_Work task_:
Rewrite the records from the very beginning through the line containing "WhatsApp marketing tools have", swapping "benefits" for "advantages" and leaving everything else as is.

_Raw data_:
--- START ---
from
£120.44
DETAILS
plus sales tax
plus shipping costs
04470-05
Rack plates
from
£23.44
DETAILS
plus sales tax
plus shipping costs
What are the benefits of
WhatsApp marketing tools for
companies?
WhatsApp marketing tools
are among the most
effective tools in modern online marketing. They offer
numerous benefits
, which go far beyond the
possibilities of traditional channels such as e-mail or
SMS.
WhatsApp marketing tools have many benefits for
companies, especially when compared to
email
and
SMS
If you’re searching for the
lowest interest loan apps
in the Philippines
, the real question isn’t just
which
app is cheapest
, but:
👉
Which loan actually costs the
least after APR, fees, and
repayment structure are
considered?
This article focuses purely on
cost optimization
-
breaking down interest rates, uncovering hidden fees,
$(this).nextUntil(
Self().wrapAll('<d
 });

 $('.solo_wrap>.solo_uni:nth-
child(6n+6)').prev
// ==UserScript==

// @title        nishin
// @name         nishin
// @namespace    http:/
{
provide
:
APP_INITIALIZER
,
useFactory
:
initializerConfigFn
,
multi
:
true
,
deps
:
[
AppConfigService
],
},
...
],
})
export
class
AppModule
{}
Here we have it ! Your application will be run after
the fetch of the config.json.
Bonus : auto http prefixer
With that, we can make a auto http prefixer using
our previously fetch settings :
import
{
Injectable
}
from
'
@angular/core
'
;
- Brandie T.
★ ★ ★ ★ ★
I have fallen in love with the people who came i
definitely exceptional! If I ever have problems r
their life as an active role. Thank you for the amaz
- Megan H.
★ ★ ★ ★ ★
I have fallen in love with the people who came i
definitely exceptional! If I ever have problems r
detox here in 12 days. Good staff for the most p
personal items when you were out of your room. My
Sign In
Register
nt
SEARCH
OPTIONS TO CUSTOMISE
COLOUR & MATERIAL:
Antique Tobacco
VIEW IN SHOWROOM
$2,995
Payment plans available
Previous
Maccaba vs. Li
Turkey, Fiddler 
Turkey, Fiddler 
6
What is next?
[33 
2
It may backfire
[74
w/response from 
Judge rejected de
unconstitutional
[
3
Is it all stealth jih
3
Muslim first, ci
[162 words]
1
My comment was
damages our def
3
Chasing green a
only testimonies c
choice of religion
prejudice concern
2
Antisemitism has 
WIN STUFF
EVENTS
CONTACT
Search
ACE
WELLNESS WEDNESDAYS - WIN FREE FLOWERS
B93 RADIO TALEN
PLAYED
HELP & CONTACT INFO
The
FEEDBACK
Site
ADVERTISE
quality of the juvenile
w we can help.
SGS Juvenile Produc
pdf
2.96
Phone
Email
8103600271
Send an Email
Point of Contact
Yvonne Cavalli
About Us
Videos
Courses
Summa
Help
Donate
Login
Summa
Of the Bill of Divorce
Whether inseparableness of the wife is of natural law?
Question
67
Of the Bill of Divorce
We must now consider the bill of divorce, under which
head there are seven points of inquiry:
--- END ---
_Answer to the problem_:
from
£120.44
DETAILS
plus sales tax
plus shipping costs
04470-05
Rack plates
from
£23.44
DETAILS
plus sales tax
plus shipping costs
What are the advantages of
WhatsApp marketing tools for
companies?
WhatsApp marketing tools
are among the most
effective tools in modern online marketing. They offer
numerous advantages
, which go far beyond the
possibilities of traditional channels such as e-mail or
SMS.
WhatsApp marketing tools have many advantages for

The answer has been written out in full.